Running a GWT Servlet on a $6.99 Godaddy Account
I had some trouble yesterday getting this done. Here's what happened:
- I installed the jar files, both my jar file and gwt-user in /WEB-INF/lib through ftp. However tomcat loads these jar files when the server is restarted daily at 1am. This is a bit too long to wait for updates. The server does load class files immediatly. So I extracted both jars to /WEB-INF/classes.
- There was no need to play with a web.xml file. You can access your servlet at http://www.domainname.com/servlet/servletname, (replace domainname and servletname, not servlet).
- Running an HTTP GET on the servlet worked. So I ran GWT generated javascript to access the server. The RPC call failed. Debugging the javascript showed that it was a 500 Internal server error: Check the server logs for details.
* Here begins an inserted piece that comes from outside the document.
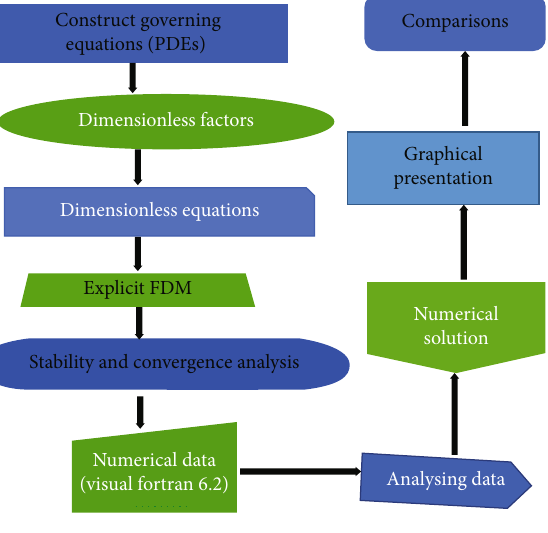
Figure 1: Flow chart.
- Checking the server logs revealed nothing. I Called godaddy a couple times, (thank god for free long distance on skype). They didn't know why the error didn't show up in the logs and the guy I spoke with the second time didn't know what a servlet was.
- I dug into the GWT source. The RemoteServiceServlet catchs all exceptions in the doPost method and passes them to the respondWithFailure method which adds the exception message to the tomcat log and returns the generic 500 internal error. I modified the source to return the exception and the stack.
- The exception was a java security restriction on java.lang.reflect and happened in ServerSerializationStream.serializeClass. In this method objects are serialized and each field is set to be accessible, that is if they are private fields they become accessible for serialization. This is what you can't do on godaddy's tomcat. The code is written such that every field's accessibility is changed whether its private or not.
- Changing the code so that it only sets the accessibility when the field is not accessible allows applications to get by with serializing classes with only public fields when on servers with this type of security restriction. Also, if you only serialized simple types, String, int etc. you most likely won't have this problem, although I haven't tested this.